- Status Report
- August 12, 2022
MESSENGER Meets Venus!
On Nov. 7, 2005, the MESSENGER spacecraft passed inside the orbit of Venus. While Venus was about 54 million miles from the spacecraft at this time, the spacecraft was 67.2 million miles (108.1 million kilometers) from the Sun.
To keep tabs on MESSENGER’s journey through the inner solar system, use the “Where is MESSENGER?” feature on the mission Web site. Available at http://messenger.jhuapl.edu/whereis/index.php, the page offers detailed, simulated views of the spacecraft’s orbit; MESSENGER’s location in the solar system; and what Earth and Mercury look like from MESSENGER’s current perspective.
Stat Corner: MESSENGER is about 65.4 million miles (105.3 million kilometers) from the Sun and 30.3 million miles (48.7 million kilometers) from Earth. At that distance, a signal from Earth reaches the spacecraft in 162.4 seconds. The spacecraft is moving around the Sun at 84,438 miles (135,890 kilometers) per hour. MESSENGER’s onboard computers have executed 113,780 commands from mission operators since launch on Aug 3, 2004.

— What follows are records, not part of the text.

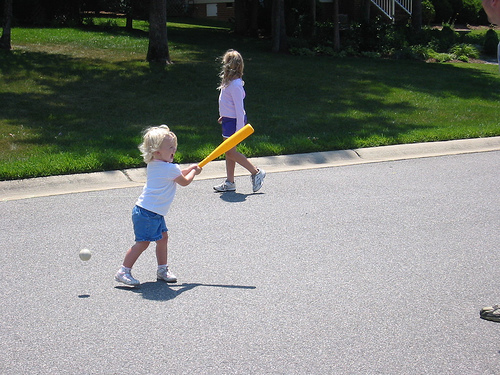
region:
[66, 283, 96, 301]
The shadow of a ball on the pavment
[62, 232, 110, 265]
A white plastic ball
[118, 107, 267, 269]
A little girl swinging a yellow plastic bat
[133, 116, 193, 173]
The sunlight shining on blond hair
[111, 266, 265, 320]
The shadow of a little girl at bat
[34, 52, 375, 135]
The shadows of trees on the grass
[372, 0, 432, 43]
A white stair rail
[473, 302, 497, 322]
The tip of a tennis shoe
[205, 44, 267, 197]
A young girl with wind blowing her hair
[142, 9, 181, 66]
The brown trunk of a tree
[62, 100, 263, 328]
a young girl with a yellow plastic bat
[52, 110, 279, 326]
a young girl misses hitting a baseball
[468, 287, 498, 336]
the foot of the person who threw the ball to the girl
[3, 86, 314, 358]
a girl playing with a bat and baseball on a paved road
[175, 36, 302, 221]
a young girl in the background who is looking away from the camera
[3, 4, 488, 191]
the lawn of a home in the background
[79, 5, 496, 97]
trees in the background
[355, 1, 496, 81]
the front steps of a home in the background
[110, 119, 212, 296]
a toddler girl wearing blue shorts and a pastel colored shirt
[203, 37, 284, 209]
the girl in the background wearing blue shorts and a pink long sleeved top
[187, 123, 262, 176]
Plastic softball bat.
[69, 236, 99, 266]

MESSENGER (MErcury Surface, Space ENvironment, GEochemistry, and Ranging) is a NASA-sponsored scientific investigation of the planet Mercury, and the first space mission designed to orbit the planet closest to the Sun. The MESSENGER spacecraft launched on Aug. 3, 2004, and after flybys of Earth, Venus and Mercury will start a yearlong study of its target planet in March 2011. Dr. Sean C. Solomon, of the Carnegie Institution of Washington, leads the mission as principal investigator. The Johns Hopkins University Applied Physics Laboratory built and operates the MESSENGER spacecraft and manages this Discovery-class mission for NASA.